> [Assignment]: Tally the lines of the material that contain the string "Dokumente", with letter case counting. Give only the number.
=== Section Start ===
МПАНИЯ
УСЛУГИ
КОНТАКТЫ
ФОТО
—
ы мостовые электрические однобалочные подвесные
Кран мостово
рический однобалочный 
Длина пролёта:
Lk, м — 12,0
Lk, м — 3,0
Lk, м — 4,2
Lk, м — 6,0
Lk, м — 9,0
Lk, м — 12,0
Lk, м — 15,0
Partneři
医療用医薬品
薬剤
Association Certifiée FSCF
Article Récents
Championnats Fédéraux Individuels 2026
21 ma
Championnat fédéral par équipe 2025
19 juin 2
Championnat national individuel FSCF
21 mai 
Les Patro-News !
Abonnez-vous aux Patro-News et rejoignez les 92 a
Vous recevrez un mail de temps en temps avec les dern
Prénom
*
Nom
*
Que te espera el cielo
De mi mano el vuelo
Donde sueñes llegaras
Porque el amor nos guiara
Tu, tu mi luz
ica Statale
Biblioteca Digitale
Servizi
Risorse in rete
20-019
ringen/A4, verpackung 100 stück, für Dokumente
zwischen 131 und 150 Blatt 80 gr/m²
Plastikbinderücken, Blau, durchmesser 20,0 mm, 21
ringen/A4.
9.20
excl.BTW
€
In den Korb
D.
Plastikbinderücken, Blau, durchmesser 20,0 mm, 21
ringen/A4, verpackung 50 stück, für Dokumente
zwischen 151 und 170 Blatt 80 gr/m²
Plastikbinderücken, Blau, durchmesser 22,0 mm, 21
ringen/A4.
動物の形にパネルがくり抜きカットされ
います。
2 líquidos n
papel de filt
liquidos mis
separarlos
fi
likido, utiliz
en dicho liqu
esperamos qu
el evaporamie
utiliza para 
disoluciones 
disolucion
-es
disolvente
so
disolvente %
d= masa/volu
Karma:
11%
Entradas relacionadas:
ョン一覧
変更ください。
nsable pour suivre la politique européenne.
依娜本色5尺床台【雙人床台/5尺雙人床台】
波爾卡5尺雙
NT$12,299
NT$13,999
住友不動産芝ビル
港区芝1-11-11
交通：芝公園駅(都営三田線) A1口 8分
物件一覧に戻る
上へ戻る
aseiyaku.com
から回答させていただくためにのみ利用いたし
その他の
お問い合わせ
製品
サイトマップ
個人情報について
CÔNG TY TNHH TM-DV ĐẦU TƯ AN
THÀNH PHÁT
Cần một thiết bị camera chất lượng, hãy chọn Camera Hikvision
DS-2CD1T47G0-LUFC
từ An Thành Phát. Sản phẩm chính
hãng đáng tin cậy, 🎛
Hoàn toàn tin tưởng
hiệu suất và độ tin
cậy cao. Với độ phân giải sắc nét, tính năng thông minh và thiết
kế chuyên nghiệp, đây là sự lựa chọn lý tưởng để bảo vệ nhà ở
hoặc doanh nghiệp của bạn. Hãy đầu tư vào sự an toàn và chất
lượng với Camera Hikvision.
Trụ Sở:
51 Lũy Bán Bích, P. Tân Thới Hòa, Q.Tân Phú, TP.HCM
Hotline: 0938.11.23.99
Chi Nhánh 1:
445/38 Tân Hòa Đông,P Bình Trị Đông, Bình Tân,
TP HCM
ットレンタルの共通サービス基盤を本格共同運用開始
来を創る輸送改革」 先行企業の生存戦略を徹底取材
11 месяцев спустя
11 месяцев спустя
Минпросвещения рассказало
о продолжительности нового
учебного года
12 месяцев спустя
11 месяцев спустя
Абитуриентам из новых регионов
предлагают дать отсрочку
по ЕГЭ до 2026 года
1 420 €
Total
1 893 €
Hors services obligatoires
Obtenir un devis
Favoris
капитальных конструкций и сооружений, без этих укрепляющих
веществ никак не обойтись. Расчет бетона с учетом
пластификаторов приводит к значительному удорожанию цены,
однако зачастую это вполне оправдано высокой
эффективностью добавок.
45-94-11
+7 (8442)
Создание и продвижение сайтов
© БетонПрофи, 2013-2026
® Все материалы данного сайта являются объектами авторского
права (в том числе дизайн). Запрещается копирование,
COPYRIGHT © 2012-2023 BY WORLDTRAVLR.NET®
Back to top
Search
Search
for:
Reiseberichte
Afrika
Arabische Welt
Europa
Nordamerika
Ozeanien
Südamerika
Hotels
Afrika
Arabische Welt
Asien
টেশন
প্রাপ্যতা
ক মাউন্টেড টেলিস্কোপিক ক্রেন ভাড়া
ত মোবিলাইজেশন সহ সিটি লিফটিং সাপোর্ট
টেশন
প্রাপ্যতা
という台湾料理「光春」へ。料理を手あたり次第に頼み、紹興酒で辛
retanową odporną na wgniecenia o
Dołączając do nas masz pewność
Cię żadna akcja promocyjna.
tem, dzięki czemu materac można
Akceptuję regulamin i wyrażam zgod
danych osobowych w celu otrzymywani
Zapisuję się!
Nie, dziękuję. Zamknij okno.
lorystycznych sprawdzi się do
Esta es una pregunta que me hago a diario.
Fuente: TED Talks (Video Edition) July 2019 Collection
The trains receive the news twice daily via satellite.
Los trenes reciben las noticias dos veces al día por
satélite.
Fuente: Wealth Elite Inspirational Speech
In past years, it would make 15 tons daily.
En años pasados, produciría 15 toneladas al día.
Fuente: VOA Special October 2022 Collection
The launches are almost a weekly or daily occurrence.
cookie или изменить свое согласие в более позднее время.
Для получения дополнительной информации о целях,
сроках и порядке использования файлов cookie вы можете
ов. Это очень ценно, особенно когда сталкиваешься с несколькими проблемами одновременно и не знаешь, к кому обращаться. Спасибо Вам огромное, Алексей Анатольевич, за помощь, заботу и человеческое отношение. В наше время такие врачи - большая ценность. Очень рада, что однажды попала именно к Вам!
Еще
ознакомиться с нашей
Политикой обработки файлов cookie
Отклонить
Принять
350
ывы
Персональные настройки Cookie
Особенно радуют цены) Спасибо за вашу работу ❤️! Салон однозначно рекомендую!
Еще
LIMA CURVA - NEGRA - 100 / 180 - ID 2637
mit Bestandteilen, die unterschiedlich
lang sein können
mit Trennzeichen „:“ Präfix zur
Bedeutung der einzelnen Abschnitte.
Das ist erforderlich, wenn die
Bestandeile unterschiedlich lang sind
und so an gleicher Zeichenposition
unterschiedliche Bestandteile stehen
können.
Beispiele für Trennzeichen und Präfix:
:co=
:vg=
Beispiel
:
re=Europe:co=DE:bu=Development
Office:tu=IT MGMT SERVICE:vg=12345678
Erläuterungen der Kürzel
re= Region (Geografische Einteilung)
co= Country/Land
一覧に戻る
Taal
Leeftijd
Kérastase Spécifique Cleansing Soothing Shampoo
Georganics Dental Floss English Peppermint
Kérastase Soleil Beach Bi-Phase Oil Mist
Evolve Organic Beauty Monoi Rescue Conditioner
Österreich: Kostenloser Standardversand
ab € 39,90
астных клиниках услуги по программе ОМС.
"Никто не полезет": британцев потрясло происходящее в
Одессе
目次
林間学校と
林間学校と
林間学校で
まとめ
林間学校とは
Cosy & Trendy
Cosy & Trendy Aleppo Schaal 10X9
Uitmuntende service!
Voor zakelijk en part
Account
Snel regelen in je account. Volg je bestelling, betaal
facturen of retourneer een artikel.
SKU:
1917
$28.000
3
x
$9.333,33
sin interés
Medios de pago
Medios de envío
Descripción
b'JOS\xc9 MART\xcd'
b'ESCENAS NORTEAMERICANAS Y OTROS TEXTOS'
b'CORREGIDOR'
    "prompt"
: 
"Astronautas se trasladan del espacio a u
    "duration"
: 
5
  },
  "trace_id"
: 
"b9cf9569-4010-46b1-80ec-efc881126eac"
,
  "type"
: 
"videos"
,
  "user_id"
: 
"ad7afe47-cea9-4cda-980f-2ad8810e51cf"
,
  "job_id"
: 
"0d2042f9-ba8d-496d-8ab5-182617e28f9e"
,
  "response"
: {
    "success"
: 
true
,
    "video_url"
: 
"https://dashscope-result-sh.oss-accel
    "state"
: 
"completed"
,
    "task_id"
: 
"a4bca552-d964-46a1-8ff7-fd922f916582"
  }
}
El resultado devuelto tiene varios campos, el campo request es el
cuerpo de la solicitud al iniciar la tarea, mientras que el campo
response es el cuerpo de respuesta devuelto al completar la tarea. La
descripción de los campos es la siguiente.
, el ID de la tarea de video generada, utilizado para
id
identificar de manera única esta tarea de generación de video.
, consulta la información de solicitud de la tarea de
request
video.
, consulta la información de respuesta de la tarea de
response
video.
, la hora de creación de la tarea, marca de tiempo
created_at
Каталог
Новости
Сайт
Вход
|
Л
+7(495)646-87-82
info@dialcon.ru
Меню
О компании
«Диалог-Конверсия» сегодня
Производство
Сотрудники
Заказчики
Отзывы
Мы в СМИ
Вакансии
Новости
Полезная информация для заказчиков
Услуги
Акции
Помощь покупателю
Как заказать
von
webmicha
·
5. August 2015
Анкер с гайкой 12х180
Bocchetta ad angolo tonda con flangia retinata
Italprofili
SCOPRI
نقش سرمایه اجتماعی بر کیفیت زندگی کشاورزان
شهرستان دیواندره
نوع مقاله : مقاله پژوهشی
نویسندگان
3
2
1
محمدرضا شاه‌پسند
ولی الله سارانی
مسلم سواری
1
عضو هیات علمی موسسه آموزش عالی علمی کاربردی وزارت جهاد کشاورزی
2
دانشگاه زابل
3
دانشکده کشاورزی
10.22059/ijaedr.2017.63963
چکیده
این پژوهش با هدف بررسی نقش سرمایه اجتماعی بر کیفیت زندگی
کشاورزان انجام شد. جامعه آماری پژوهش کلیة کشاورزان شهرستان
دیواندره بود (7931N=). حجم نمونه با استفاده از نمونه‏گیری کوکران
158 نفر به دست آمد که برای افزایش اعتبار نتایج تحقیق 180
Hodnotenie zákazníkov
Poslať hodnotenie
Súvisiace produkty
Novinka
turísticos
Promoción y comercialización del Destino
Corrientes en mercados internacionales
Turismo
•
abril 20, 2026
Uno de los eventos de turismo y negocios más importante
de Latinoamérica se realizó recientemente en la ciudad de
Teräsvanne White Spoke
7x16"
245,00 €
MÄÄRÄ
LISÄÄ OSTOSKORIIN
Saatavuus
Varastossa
=== Section End ===
> [Task result]: 2